Report all lines of the records that contain "source".

▸ **DATA TO USE**:

□ □ □ □ □

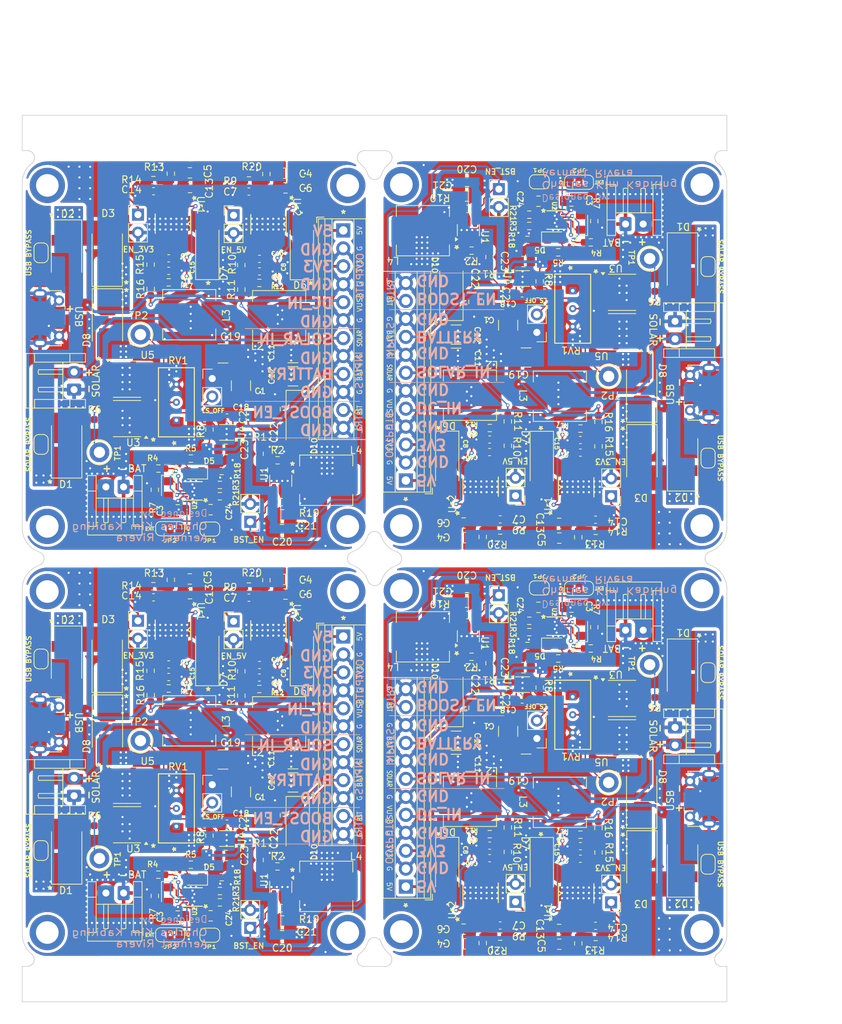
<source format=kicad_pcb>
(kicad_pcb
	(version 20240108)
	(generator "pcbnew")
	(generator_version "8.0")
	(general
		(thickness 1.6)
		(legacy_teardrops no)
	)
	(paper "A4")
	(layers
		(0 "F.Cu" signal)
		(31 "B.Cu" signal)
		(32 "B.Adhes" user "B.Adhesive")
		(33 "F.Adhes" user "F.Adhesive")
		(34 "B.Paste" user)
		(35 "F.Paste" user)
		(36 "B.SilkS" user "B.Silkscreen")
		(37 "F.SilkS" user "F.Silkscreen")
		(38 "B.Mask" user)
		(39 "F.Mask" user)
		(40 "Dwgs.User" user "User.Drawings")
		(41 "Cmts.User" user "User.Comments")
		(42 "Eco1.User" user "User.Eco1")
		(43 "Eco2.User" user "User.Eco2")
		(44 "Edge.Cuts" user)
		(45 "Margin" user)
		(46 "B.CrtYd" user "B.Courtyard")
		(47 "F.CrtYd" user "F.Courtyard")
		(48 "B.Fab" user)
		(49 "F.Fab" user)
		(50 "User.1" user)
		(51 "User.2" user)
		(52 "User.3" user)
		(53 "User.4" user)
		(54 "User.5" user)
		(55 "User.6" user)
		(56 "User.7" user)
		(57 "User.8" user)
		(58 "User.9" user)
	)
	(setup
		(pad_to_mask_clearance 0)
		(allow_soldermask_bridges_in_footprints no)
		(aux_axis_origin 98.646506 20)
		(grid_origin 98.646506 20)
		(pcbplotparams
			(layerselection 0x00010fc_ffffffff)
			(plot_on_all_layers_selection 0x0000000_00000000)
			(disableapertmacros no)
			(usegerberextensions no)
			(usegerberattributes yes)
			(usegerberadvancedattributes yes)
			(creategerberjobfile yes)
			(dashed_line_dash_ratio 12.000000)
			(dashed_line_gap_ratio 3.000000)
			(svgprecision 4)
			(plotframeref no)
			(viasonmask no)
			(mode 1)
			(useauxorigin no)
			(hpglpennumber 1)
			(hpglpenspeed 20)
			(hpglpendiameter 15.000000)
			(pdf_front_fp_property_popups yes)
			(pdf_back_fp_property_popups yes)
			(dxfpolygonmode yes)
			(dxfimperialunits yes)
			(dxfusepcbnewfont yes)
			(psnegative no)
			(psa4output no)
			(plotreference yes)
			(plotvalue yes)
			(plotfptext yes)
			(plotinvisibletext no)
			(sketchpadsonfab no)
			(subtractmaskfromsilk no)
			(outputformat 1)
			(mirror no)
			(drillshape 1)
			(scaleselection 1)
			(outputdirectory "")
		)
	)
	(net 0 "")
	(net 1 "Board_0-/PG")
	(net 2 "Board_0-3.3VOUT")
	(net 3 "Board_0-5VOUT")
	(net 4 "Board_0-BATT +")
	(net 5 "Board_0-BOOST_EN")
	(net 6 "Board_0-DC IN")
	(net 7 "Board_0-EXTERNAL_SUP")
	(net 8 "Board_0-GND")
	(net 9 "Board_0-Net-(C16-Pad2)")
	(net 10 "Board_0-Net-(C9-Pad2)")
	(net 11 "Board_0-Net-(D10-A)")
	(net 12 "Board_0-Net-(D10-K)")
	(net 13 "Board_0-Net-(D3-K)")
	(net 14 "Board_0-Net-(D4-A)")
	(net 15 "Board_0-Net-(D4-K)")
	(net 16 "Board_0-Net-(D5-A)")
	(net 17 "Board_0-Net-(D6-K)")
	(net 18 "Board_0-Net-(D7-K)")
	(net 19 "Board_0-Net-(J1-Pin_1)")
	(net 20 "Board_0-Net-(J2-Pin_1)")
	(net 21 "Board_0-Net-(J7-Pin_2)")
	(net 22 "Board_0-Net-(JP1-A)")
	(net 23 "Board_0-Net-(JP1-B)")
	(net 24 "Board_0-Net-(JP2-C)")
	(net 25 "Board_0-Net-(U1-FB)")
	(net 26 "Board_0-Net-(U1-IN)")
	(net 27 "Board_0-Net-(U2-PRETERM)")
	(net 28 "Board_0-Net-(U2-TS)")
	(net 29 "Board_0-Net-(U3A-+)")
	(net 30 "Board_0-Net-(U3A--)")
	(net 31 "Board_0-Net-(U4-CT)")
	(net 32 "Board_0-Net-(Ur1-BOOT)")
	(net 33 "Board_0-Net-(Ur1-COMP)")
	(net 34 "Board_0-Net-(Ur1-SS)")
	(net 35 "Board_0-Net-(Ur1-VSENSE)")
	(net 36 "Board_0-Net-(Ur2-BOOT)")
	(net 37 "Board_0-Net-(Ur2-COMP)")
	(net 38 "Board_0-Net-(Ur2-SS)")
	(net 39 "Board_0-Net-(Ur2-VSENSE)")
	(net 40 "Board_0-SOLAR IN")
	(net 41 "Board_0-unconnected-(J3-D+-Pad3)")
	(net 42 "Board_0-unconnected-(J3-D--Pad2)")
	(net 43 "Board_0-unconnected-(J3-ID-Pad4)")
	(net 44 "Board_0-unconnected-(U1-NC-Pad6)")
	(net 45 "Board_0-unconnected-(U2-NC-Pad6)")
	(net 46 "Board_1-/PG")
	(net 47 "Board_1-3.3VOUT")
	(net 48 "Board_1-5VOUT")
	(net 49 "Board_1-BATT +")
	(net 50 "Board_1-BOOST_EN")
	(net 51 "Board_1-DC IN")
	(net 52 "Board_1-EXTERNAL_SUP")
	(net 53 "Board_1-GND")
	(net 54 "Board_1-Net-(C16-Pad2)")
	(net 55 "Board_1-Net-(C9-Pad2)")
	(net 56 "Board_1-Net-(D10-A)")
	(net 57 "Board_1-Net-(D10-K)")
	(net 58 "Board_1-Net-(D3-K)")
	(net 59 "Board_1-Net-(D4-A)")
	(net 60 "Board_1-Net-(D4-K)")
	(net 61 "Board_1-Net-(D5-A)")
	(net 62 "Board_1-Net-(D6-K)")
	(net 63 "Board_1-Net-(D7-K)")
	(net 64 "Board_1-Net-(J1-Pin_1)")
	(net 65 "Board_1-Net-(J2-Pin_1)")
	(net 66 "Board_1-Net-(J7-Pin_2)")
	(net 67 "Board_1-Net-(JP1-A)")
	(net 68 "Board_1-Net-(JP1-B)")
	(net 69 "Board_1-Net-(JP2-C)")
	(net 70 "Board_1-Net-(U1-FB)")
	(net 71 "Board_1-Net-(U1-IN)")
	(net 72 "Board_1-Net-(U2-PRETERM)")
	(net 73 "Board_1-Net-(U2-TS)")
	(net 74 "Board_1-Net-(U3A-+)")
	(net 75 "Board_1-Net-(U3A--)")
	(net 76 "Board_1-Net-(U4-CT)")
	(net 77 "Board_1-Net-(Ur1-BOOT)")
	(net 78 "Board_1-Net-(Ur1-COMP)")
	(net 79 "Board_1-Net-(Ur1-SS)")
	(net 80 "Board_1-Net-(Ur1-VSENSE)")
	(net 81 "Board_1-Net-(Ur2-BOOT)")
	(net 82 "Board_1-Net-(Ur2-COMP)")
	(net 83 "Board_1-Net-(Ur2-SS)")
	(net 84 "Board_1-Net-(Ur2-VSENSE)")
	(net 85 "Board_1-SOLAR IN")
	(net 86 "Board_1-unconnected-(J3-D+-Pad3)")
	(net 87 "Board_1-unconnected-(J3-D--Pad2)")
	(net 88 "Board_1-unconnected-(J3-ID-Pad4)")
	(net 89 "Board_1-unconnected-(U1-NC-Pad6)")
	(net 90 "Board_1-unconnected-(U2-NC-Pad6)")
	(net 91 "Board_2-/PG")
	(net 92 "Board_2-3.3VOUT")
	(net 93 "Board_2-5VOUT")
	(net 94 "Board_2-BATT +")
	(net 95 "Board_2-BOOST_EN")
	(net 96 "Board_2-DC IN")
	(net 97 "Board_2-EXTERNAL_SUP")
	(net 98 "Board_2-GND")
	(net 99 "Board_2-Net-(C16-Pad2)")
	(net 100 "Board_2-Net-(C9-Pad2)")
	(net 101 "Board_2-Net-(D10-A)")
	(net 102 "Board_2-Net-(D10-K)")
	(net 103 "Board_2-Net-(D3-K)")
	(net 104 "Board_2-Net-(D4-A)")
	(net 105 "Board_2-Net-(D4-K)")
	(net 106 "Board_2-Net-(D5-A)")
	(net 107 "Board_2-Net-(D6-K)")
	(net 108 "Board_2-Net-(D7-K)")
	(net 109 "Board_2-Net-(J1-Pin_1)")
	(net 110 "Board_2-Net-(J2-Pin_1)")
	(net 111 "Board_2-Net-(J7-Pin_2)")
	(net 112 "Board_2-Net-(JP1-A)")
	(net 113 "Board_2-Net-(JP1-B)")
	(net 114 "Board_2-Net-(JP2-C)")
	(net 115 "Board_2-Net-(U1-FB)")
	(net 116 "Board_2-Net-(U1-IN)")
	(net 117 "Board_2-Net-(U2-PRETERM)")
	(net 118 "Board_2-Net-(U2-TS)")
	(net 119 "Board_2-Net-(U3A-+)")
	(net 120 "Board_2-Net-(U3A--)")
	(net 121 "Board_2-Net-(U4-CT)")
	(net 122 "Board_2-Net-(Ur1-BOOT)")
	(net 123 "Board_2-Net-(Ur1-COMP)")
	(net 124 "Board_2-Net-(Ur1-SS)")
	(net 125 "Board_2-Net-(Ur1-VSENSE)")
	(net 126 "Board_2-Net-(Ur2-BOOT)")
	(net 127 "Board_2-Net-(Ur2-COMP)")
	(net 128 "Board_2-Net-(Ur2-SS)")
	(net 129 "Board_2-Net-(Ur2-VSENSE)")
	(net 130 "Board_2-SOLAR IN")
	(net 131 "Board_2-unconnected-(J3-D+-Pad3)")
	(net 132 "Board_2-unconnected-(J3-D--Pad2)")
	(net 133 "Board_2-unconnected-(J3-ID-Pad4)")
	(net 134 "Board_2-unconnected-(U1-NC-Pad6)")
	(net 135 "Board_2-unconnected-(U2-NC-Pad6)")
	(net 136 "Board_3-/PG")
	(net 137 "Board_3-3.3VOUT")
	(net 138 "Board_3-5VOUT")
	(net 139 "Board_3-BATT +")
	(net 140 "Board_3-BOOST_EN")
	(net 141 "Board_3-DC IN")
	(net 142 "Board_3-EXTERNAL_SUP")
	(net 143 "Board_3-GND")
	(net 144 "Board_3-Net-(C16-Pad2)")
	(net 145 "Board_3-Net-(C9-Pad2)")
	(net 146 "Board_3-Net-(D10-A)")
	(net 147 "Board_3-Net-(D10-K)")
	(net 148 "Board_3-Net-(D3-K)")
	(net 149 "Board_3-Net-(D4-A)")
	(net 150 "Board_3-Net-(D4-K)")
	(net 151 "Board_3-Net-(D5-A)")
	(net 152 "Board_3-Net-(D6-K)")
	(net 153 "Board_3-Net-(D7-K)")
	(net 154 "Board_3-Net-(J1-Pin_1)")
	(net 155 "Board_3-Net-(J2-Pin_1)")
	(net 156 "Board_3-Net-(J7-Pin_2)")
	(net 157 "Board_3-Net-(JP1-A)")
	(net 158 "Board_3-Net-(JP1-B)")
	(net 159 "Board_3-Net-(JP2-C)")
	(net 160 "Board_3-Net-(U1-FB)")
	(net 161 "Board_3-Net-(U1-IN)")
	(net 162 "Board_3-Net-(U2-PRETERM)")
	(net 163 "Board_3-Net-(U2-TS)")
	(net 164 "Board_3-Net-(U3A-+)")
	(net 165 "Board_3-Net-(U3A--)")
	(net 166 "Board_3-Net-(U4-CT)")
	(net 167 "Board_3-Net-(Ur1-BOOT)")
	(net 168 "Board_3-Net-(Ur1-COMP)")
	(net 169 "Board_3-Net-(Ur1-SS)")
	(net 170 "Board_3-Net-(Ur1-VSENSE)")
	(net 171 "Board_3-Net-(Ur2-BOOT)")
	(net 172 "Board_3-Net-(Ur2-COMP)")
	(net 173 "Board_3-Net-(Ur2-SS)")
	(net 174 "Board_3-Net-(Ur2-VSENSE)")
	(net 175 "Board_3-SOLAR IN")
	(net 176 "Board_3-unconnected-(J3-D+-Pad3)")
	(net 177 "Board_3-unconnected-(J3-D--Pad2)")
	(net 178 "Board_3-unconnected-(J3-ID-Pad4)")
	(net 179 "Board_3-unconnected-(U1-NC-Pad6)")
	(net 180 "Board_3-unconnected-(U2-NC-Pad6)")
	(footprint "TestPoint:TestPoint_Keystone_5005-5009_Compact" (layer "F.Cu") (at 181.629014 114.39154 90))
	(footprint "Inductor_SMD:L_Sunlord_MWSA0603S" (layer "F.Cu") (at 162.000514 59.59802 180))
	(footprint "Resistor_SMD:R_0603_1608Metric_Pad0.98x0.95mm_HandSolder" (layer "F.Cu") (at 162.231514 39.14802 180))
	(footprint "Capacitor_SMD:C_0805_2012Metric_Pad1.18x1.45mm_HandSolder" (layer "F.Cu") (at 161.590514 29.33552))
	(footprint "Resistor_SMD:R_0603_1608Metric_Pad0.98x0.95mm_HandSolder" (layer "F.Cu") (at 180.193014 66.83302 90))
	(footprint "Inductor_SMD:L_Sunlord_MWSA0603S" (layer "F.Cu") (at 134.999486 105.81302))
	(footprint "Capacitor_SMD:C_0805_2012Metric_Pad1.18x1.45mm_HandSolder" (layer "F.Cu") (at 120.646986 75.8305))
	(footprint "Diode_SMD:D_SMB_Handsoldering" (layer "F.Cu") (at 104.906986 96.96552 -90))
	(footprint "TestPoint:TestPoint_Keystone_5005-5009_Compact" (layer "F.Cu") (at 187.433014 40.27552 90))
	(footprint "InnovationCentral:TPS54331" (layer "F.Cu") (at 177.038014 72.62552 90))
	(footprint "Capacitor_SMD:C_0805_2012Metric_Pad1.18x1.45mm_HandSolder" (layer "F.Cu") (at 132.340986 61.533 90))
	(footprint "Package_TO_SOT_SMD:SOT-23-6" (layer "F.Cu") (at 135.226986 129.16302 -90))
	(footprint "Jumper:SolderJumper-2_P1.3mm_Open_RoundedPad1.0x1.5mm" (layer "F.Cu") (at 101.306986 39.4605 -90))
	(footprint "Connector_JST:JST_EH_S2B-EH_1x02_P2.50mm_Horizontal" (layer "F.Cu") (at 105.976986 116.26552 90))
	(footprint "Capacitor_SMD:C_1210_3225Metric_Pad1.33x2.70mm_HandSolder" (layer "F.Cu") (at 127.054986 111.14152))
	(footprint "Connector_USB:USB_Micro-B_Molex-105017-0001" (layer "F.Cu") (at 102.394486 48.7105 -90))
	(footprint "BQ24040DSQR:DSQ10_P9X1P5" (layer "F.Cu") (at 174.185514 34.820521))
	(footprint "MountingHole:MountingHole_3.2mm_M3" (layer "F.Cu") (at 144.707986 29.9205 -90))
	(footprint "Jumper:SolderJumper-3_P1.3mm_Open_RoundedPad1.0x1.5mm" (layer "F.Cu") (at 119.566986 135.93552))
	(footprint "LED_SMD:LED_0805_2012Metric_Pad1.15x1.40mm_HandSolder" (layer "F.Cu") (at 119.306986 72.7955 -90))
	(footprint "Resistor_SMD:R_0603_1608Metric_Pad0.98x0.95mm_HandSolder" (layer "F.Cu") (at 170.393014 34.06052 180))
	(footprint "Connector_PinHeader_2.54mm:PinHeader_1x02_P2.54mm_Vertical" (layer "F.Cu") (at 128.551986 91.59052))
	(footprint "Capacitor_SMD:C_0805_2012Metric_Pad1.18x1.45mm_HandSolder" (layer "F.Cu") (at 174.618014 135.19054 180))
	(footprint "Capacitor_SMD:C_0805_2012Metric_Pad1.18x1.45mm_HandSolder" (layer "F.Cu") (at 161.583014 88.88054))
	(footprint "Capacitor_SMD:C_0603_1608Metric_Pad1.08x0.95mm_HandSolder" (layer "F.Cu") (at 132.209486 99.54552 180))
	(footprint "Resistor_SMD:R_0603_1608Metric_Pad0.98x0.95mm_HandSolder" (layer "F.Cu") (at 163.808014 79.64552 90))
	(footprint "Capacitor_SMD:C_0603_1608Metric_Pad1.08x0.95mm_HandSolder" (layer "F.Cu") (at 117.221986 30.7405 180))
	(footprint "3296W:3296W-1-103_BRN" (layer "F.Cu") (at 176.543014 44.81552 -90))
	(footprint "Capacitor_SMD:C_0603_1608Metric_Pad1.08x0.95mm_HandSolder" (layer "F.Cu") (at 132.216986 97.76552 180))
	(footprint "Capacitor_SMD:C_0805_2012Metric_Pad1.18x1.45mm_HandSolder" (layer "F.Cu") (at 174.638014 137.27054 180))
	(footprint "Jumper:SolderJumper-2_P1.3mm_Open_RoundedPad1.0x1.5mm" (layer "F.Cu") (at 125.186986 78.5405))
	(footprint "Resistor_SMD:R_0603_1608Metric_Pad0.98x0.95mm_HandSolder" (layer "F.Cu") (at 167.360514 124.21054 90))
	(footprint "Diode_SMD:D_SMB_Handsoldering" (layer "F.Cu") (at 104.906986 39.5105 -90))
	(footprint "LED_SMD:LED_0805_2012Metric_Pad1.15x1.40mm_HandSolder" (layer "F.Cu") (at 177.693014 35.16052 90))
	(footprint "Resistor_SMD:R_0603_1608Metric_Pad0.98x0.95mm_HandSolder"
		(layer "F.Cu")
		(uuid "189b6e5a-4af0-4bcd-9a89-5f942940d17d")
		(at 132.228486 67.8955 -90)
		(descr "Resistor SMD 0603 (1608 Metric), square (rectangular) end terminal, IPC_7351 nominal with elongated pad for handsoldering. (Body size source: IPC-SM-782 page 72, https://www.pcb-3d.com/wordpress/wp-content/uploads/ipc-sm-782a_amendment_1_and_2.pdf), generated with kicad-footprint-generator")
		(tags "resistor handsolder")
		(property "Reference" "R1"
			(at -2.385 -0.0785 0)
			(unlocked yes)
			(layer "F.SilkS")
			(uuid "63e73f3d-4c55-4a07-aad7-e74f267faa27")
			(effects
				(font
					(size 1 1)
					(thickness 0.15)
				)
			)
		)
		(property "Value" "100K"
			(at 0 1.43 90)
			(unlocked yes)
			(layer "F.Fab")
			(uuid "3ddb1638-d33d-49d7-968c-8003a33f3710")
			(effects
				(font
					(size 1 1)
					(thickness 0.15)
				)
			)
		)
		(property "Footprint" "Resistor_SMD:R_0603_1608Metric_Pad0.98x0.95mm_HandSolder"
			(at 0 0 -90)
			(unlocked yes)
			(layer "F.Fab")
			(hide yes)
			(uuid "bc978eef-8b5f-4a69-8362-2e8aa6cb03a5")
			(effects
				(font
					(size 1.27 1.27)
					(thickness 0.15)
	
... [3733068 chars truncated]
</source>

□ □ □ □ □

▸ **EXPECTED ANSWER**:
<source format=kicad_pcb>
		(descr "Resistor SMD 0603 (1608 Metric), square (rectangular) end terminal, IPC_7351 nominal with elongated pad for handsoldering. (Body size source: IPC-SM-782 page 72, https://www.pcb-3d.com/wordpress/wp-content/uploads/ipc-sm-782a_amendment_1_and_2.pdf), generated with kicad-footprint-generator")
</source>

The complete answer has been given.